[Assignment] Your output should consist of every record, copied exactly.

Top of Data to process

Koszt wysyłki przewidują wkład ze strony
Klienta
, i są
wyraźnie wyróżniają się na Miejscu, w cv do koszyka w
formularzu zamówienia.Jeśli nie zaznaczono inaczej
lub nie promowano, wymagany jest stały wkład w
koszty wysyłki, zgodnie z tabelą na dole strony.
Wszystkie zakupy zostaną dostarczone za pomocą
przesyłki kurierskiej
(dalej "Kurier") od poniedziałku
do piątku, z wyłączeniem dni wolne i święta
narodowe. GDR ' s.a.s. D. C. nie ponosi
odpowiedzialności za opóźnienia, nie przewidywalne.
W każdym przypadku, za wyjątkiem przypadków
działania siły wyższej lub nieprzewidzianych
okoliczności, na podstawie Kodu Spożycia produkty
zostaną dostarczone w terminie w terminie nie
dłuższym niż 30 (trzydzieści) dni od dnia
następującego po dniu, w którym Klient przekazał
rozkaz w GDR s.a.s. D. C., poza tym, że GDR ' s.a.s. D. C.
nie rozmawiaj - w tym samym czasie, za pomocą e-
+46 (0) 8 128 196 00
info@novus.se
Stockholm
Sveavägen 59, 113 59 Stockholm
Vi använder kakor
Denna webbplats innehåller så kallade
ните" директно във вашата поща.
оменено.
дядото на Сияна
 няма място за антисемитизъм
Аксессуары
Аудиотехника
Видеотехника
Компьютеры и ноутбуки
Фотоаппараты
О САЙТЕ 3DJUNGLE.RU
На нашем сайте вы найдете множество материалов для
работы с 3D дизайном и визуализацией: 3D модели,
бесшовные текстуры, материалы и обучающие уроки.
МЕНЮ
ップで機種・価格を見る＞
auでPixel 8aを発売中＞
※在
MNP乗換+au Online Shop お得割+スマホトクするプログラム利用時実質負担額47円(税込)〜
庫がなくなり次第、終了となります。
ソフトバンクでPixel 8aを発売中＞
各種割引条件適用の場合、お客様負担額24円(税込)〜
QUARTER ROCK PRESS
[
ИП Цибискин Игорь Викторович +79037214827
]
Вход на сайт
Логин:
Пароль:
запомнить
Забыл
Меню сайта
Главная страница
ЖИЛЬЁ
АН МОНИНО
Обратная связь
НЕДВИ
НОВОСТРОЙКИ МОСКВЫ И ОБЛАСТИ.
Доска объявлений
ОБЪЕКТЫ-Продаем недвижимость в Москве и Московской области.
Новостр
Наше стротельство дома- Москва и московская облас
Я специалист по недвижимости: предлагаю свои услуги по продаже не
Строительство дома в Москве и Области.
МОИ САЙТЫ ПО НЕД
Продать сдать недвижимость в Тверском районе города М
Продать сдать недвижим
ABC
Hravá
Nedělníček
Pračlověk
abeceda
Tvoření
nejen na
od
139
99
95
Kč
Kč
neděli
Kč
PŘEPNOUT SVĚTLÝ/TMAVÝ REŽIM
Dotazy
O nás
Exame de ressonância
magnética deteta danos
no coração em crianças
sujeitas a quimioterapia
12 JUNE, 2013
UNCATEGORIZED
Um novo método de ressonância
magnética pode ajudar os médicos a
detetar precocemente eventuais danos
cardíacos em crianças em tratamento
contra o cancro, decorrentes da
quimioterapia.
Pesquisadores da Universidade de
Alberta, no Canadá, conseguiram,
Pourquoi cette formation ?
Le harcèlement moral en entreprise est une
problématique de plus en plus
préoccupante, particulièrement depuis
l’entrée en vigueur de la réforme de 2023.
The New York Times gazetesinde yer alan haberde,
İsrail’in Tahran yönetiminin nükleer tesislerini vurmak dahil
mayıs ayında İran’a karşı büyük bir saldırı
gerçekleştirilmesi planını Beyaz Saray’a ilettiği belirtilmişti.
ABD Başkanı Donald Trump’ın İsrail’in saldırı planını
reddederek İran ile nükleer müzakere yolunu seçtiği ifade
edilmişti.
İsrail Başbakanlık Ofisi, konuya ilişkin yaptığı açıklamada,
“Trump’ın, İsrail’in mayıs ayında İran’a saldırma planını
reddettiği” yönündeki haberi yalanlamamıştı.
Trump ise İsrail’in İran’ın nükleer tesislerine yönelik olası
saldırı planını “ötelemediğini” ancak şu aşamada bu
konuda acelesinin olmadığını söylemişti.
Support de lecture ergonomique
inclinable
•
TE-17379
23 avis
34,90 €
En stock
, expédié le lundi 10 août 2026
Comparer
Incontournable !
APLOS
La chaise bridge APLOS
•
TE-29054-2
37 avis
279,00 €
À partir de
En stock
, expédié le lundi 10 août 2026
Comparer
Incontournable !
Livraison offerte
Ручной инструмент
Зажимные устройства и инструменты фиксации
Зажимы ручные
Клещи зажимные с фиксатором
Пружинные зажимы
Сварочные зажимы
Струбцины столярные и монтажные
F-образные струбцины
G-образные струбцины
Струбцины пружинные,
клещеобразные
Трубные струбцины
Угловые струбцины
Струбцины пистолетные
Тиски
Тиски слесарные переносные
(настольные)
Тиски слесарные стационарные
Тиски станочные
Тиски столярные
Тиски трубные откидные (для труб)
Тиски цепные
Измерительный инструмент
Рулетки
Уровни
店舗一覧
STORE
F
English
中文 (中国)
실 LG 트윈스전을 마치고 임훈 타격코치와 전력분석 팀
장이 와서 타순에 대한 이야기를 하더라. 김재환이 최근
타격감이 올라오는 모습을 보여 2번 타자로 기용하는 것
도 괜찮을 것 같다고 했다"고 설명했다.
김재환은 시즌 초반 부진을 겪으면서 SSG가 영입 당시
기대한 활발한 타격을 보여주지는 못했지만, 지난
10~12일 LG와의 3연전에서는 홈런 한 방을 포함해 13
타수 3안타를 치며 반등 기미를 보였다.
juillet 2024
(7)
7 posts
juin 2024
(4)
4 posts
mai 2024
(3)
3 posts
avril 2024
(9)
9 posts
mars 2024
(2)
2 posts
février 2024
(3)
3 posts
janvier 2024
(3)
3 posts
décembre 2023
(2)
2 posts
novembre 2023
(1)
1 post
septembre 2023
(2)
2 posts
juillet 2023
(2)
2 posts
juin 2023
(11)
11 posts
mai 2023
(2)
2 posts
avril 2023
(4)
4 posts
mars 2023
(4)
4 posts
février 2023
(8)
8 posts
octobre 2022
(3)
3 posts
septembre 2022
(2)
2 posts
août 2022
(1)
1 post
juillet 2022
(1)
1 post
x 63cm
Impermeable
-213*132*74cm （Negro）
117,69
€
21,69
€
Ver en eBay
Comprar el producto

Bottom of Data to process

[Result for this task]
Koszt wysyłki przewidują wkład ze strony
Klienta
, i są
wyraźnie wyróżniają się na Miejscu, w cv do koszyka w
formularzu zamówienia.Jeśli nie zaznaczono inaczej
lub nie promowano, wymagany jest stały wkład w
koszty wysyłki, zgodnie z tabelą na dole strony.
Wszystkie zakupy zostaną dostarczone za pomocą
przesyłki kurierskiej
(dalej "Kurier") od poniedziałku
do piątku, z wyłączeniem dni wolne i święta
narodowe. GDR ' s.a.s. D. C. nie ponosi
odpowiedzialności za opóźnienia, nie przewidywalne.
W każdym przypadku, za wyjątkiem przypadków
działania siły wyższej lub nieprzewidzianych
okoliczności, na podstawie Kodu Spożycia produkty
zostaną dostarczone w terminie w terminie nie
dłuższym niż 30 (trzydzieści) dni od dnia
następującego po dniu, w którym Klient przekazał
rozkaz w GDR s.a.s. D. C., poza tym, że GDR ' s.a.s. D. C.
nie rozmawiaj - w tym samym czasie, za pomocą e-
+46 (0) 8 128 196 00
info@novus.se
Stockholm
Sveavägen 59, 113 59 Stockholm
Vi använder kakor
Denna webbplats innehåller så kallade
ните" директно във вашата поща.
оменено.
дядото на Сияна
 няма място за антисемитизъм
Аксессуары
Аудиотехника
Видеотехника
Компьютеры и ноутбуки
Фотоаппараты
О САЙТЕ 3DJUNGLE.RU
На нашем сайте вы найдете множество материалов для
работы с 3D дизайном и визуализацией: 3D модели,
бесшовные текстуры, материалы и обучающие уроки.
МЕНЮ
ップで機種・価格を見る＞
auでPixel 8aを発売中＞
※在
MNP乗換+au Online Shop お得割+スマホトクするプログラム利用時実質負担額47円(税込)〜
庫がなくなり次第、終了となります。
ソフトバンクでPixel 8aを発売中＞
各種割引条件適用の場合、お客様負担額24円(税込)〜
QUARTER ROCK PRESS
[
ИП Цибискин Игорь Викторович +79037214827
]
Вход на сайт
Логин:
Пароль:
запомнить
Забыл
Меню сайта
Главная страница
ЖИЛЬЁ
АН МОНИНО
Обратная связь
НЕДВИ
НОВОСТРОЙКИ МОСКВЫ И ОБЛАСТИ.
Доска объявлений
ОБЪЕКТЫ-Продаем недвижимость в Москве и Московской области.
Новостр
Наше стротельство дома- Москва и московская облас
Я специалист по недвижимости: предлагаю свои услуги по продаже не
Строительство дома в Москве и Области.
МОИ САЙТЫ ПО НЕД
Продать сдать недвижимость в Тверском районе города М
Продать сдать недвижим
ABC
Hravá
Nedělníček
Pračlověk
abeceda
Tvoření
nejen na
od
139
99
95
Kč
Kč
neděli
Kč
PŘEPNOUT SVĚTLÝ/TMAVÝ REŽIM
Dotazy
O nás
Exame de ressonância
magnética deteta danos
no coração em crianças
sujeitas a quimioterapia
12 JUNE, 2013
UNCATEGORIZED
Um novo método de ressonância
magnética pode ajudar os médicos a
detetar precocemente eventuais danos
cardíacos em crianças em tratamento
contra o cancro, decorrentes da
quimioterapia.
Pesquisadores da Universidade de
Alberta, no Canadá, conseguiram,
Pourquoi cette formation ?
Le harcèlement moral en entreprise est une
problématique de plus en plus
préoccupante, particulièrement depuis
l’entrée en vigueur de la réforme de 2023.
The New York Times gazetesinde yer alan haberde,
İsrail’in Tahran yönetiminin nükleer tesislerini vurmak dahil
mayıs ayında İran’a karşı büyük bir saldırı
gerçekleştirilmesi planını Beyaz Saray’a ilettiği belirtilmişti.
ABD Başkanı Donald Trump’ın İsrail’in saldırı planını
reddederek İran ile nükleer müzakere yolunu seçtiği ifade
edilmişti.
İsrail Başbakanlık Ofisi, konuya ilişkin yaptığı açıklamada,
“Trump’ın, İsrail’in mayıs ayında İran’a saldırma planını
reddettiği” yönündeki haberi yalanlamamıştı.
Trump ise İsrail’in İran’ın nükleer tesislerine yönelik olası
saldırı planını “ötelemediğini” ancak şu aşamada bu
konuda acelesinin olmadığını söylemişti.
Support de lecture ergonomique
inclinable
•
TE-17379
23 avis
34,90 €
En stock
, expédié le lundi 10 août 2026
Comparer
Incontournable !
APLOS
La chaise bridge APLOS
•
TE-29054-2
37 avis
279,00 €
À partir de
En stock
, expédié le lundi 10 août 2026
Comparer
Incontournable !
Livraison offerte
Ручной инструмент
Зажимные устройства и инструменты фиксации
Зажимы ручные
Клещи зажимные с фиксатором
Пружинные зажимы
Сварочные зажимы
Струбцины столярные и монтажные
F-образные струбцины
G-образные струбцины
Струбцины пружинные,
клещеобразные
Трубные струбцины
Угловые струбцины
Струбцины пистолетные
Тиски
Тиски слесарные переносные
(настольные)
Тиски слесарные стационарные
Тиски станочные
Тиски столярные
Тиски трубные откидные (для труб)
Тиски цепные
Измерительный инструмент
Рулетки
Уровни
店舗一覧
STORE
F
English
中文 (中国)
실 LG 트윈스전을 마치고 임훈 타격코치와 전력분석 팀
장이 와서 타순에 대한 이야기를 하더라. 김재환이 최근
타격감이 올라오는 모습을 보여 2번 타자로 기용하는 것
도 괜찮을 것 같다고 했다"고 설명했다.
김재환은 시즌 초반 부진을 겪으면서 SSG가 영입 당시
기대한 활발한 타격을 보여주지는 못했지만, 지난
10~12일 LG와의 3연전에서는 홈런 한 방을 포함해 13
타수 3안타를 치며 반등 기미를 보였다.
juillet 2024
(7)
7 posts
juin 2024
(4)
4 posts
mai 2024
(3)
3 posts
avril 2024
(9)
9 posts
mars 2024
(2)
2 posts
février 2024
(3)
3 posts
janvier 2024
(3)
3 posts
décembre 2023
(2)
2 posts
novembre 2023
(1)
1 post
septembre 2023
(2)
2 posts
juillet 2023
(2)
2 posts
juin 2023
(11)
11 posts
mai 2023
(2)
2 posts
avril 2023
(4)
4 posts
mars 2023
(4)
4 posts
février 2023
(8)
8 posts
octobre 2022
(3)
3 posts
septembre 2022
(2)
2 posts
août 2022
(1)
1 post
juillet 2022
(1)
1 post
x 63cm
Impermeable
-213*132*74cm （Negro）
117,69
€
21,69
€
Ver en eBay
Comprar el producto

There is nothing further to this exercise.